When she woke three hours later, she had thirty blissful seconds of reprieve. Disoriented, she wondered why she was still dressed, what day it was and why the other side of the bed was empty. Then the events of the night before slammed into her like a freight train. Jennifer’s sharp voice, the venom in her eyes rimmed with thick black kohl and Danny’s look—pain, anger, betrayal—before he walked out.
She grabbed her phone and tried again. This time, the call went straight to voicemail. No ringing, no hope. The call log mocked her. Fifteen unanswered pleas. Her persistence had failed to wear him down.
He was shutting her out. Completely.
She waited until eight o’clock, when she knew Holly started work. “Is Danny there?” she asked, her voice shaking and thin.
“Oh, hiya Nell! You alright?” Holly’s cheeriness came from a normality to which Nell no longer belonged. She muttered “fine”, the best she could manage, and Holly offered to check Danny’s diary.
“He’s away today. Him and Joe are meeting some packaging people about the supermarket stuff. But you’ll get him on his mobile.”
She could hear the question there—Holly wondering why Nell hadn’t tried Danny’s mobile first. Nell thanked her and hung up. Danny didn’t want to be contacted and there was little she could do about it.
She paced the house, eyes staring out of the windows, unseeing. Upstairs in her bedroom, she’d found the bottle of CK One Daniel had given her two Christmases ago, dismayed when she’d grimaced upon opening the packaging. The perfume had always reminded her too much of Jamie, his body beneath hers, and those hideous three minutes shut in the toilet cubicle in Buchanan Galleries, waiting for the pregnancy test results.
She hurled it against the wall at the back of the garden, and then hosed the wall down, unable to bear the smell.
The day dragged on and on. She couldn’t work. She couldn’t eat. Finally, the front door opened just after eight o’clock. She’d been waiting for his return all day, but now that Danny had finally arrived, she wasn’t prepared at all. Her legs trembled, jelly-like, as she walked out of the living room.
He stood two metres away in the hallway, his eyes boring into her, and the bottom half of his face set in rigid lines. When she said nothing, he headed for straight the stairs. “I need to pick up some things.”
She found him in their bedroom. He had pulled out a suitcase—one of the larger ones—and was throwing in pants and socks, every drawer in the room wide open.
“Do you want to listen to what I have to say?”
He shook his head furiously. “No. All those times you used to pick him and take him to work, and vice versa and all those White Lightning nights out. Were you shagging him the whole time?”
Fear made her defiant. “No! You heard her. it was a one-night thing. You’d rather let Jenny Curtice have the last word, rather than me, the woman you’ve been with for twenty-two years?”
He straightened up, a shirt in one hand and trousers in the other.
“Aye, twenty-two years, eh? And it seems I don’t know you at all.”
The desolation was palpable. Nell gulped, pressing her hand to her mouth.
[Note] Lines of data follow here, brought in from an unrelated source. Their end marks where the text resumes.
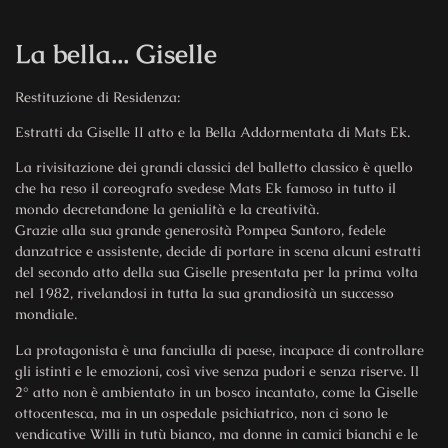
La bella... Giselle
Restituzione di Residenza:
Estratti da Giselle II atto e la Bella Addormentata di Mats Ek.
La rivisitazione dei grandi classici del balletto classico è quello
che ha reso il coreografo svedese Mats Ek famoso in tutto il
mondo decretandone la genialità e la creatività.
Grazie alla sua grande generosità Pompea Santoro, fedele
danzatrice e assistente, decide di portare in scena alcuni estratti
del secondo atto della sua Giselle presentata per la prima volta
nel 1982, rivelandosi in tutta la sua grandiosità un successo
mondiale.
La protagonista è una fanciulla di paese, incapace di controllare
gli istinti e le emozioni, così vive senza pudori e senza riserve. Il
2° atto non è ambientato in un bosco incantato, come la Giselle
ottocentesca, ma in un ospedale psichiatrico, non ci sono le
vendicative Willi in tutù bianco, ma donne in camici bianchi e le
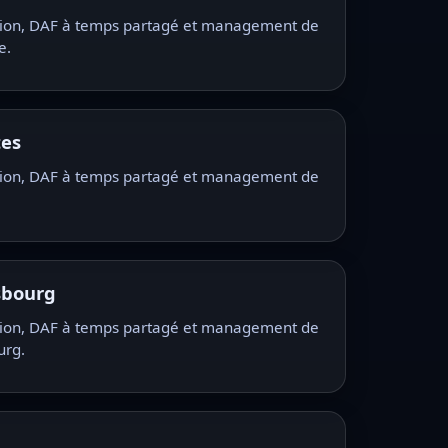
ition, DAF à temps partagé et management de
e.
tes
ition, DAF à temps partagé et management de
sbourg
ition, DAF à temps partagé et management de
urg.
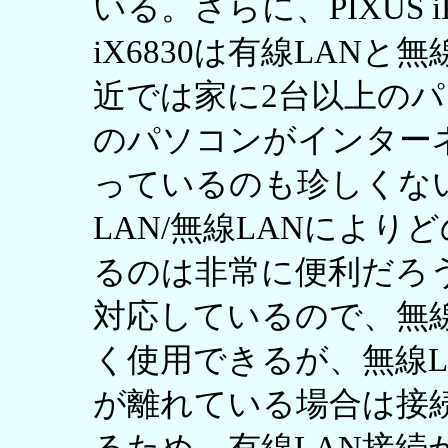
いる。さらに、PIXUS i
iX6830は有線LAN
近では家に2台以上の
のパソコンがインター
っているのも珍しくな
LAN/無線LANによ
るのは非常に便利だろう。無
対応しているので、無線
く使用できるが、無線L
が離れている場合は接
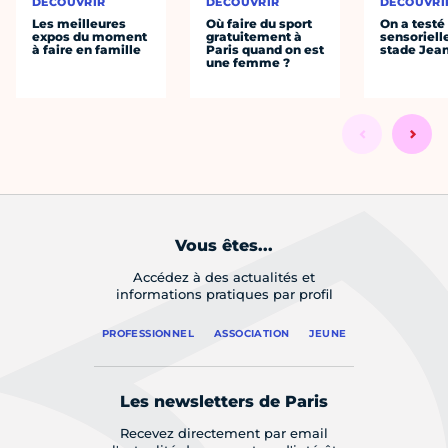
DÉCOUVRIR
DÉCOUVRIR
DÉCOUVRI
Les meilleures
Où faire du sport
On a testé 
expos du moment
gratuitement à
sensoriell
à faire en famille
Paris quand on est
stade Jea
une femme ?
Vous êtes...
Accédez à des actualités et
informations pratiques par profil
PROFESSIONNEL
ASSOCIATION
JEUNE
Les newsletters de Paris
Recevez directement par email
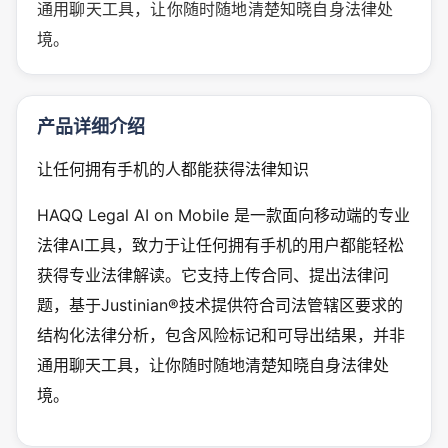
通用聊天工具，让你随时随地清楚知晓自身法律处
境。
产品详细介绍
让任何拥有手机的人都能获得法律知识
HAQQ Legal AI on Mobile 是一款面向移动端的专业
法律AI工具，致力于让任何拥有手机的用户都能轻松
获得专业法律解读。它支持上传合同、提出法律问
题，基于Justinian®技术提供符合司法管辖区要求的
结构化法律分析，包含风险标记和可导出结果，并非
通用聊天工具，让你随时随地清楚知晓自身法律处
境。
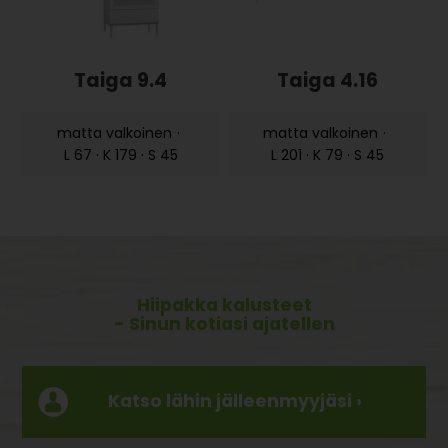
Taiga 9.4
Taiga 4.16
matta valkoinen
·
matta valkoinen
·
L 67 · K 179 · S 45
L 201 · K 79 · S 45
Hiipakka kalusteet
- Sinun kotiasi ajatellen
Katso lähin jälleenmyyjäsi ›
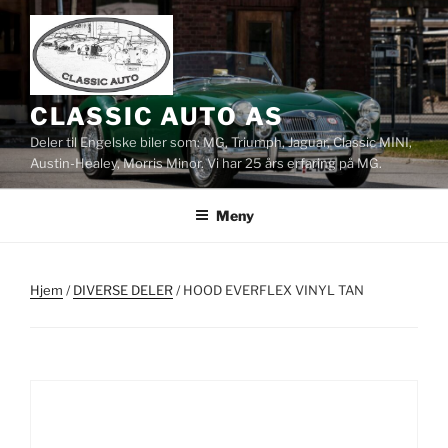
Gå
til
innhold
CLASSIC AUTO AS
Deler til Engelske biler som: MG, Triumph, Jaguar, Classic MINI,
Austin-Healey, Morris Minor. Vi har 25 års erfaring på MG.
Meny
Hjem
/
DIVERSE DELER
/ HOOD EVERFLEX VINYL TAN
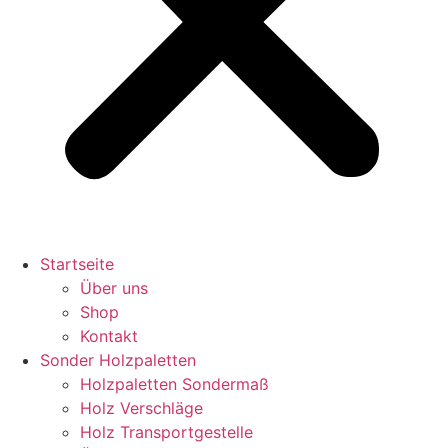
Startseite
Über uns
Shop
Kontakt
Sonder Holzpaletten
Holzpaletten Sondermaß
Holz Verschläge
Holz Transportgestelle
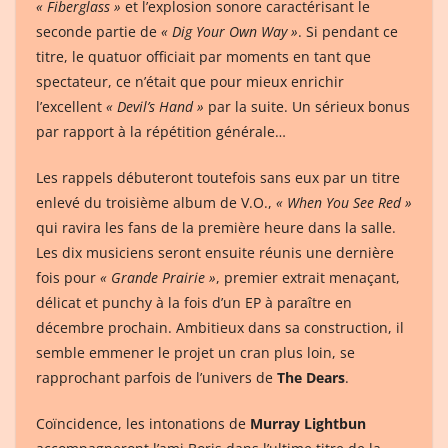
« Fiberglass »
et l’explosion sonore caractérisant le
seconde partie de
« Dig Your Own Way »
. Si pendant ce
titre, le quatuor officiait par moments en tant que
spectateur, ce n’était que pour mieux enrichir
l’excellent
« Devil’s Hand »
par la suite. Un sérieux bonus
par rapport à la répétition générale…
Les rappels débuteront toutefois sans eux par un titre
enlevé du troisième album de V.O.,
« When You See Red »
qui ravira les fans de la première heure dans la salle.
Les dix musiciens seront ensuite réunis une dernière
fois pour
« Grande Prairie »
, premier extrait menaçant,
délicat et punchy à la fois d’un EP à paraître en
décembre prochain. Ambitieux dans sa construction, il
semble emmener le projet un cran plus loin, se
rapprochant parfois de l’univers de
The Dears
.
Coïncidence, les intonations de
Murray Lightbun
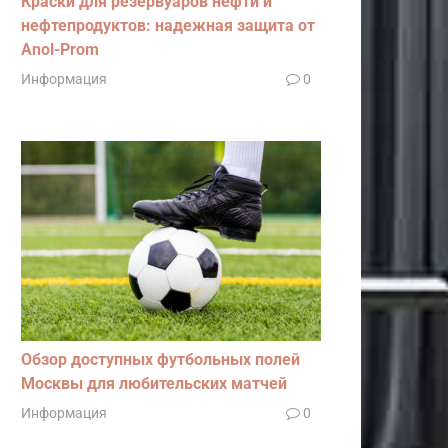
Краски для резервуаров нефти и
нефтепродуктов: надежная защита от
Anol-Prom
Информация
0
Обзор доступных футбольных полей
Москвы для любительских матчей
Информация
0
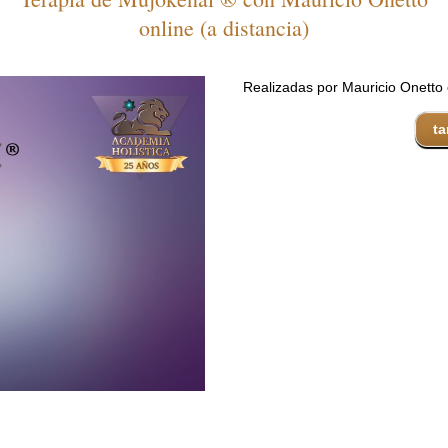
online (a distancia)
Realizadas por Mauricio Onetto
ta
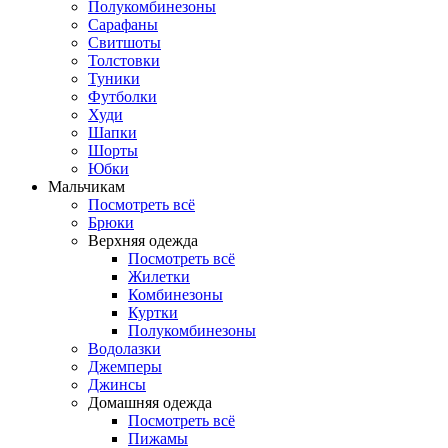
Полукомбинезоны
Сарафаны
Свитшоты
Толстовки
Туники
Футболки
Худи
Шапки
Шорты
Юбки
Мальчикам
Посмотреть всё
Брюки
Верхняя одежда
Посмотреть всё
Жилетки
Комбинезоны
Куртки
Полукомбинезоны
Водолазки
Джемперы
Джинсы
Домашняя одежда
Посмотреть всё
Пижамы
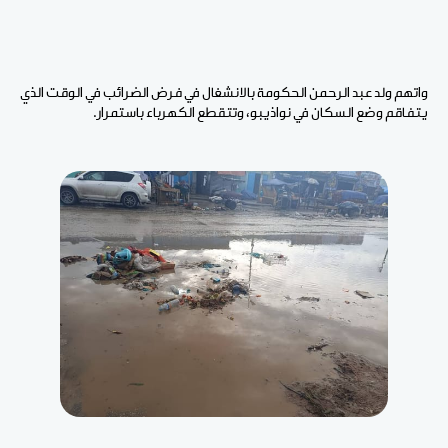
واتهم ولد عبد الرحمن الحكومة بالانشغال في فرض الضرائب في الوقت الذي
يتفاقم وضع السكان في نواذيبو، وتتقطع الكهرباء باستمرار.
She mustn’t, mustn’t cry.
“You do know me.” She dared not move any closer to him and they faced each other across the bed. “You do. I made an enormous mistake that was completely out of character, and I have lived with the consequences and the remorse ever since. But I don’t think the person who made that mistake tells the whole story about me, or the me you know and live with.”
“Lived with.” He tossed the shirt and trousers in the suitcase, before turning to the wardrobe and yanking out other items with a determined ferocity.
The words made her gasp. “Danny, please.”
The suitcase was almost full. “Please what? Forgive you for being a cheating bitch? First, you refuse to have kids and never give me a good enough reason for why. No, no. You insist we’re not having them, and you only change your mind when it’s too late.”
Wishful thinking on his part. She hadn’t changed her mind, but he barrelled on regardless.
“Then, I find out that you cheated on me with Jamie, Jamie Curtice—that weaselly, oily little prick. You say that you’ve suffered the consequences and the guilt. What, am I meant to feel sorry for you?”
He spat the last words out.
Her legs refused to hold her up any longer and she sat down on the bed. The conversation they hadn’t had since learning she was going through the menopause, and the animosity he clearly felt about her refusal to countenance children. “No, I didn’t mean it like that. I meant that I knew I’d done terrible things, and it’s bothered me a lot over the years. I’m very sorry.”
He zipped up the suitcase and hauled it off the bed, standing it on its side.
Swallowing hard several times, she forced herself to speak again. “I… I found myself pregnant afterwards.”
He froze mid-step, one hand gripping the doorframe. Slowly, he turned back to her, his eyes wide, his expression a mixture of disbelief and horror. “Pregnant?”
She could have kept the secret buried. It wasn’t as if it hadn’t already weighed her down for years, carving deep scars into her. But the gravity of this moment demanded honesty, no matter the cost. For once, the truth felt less like a burden and more like a release.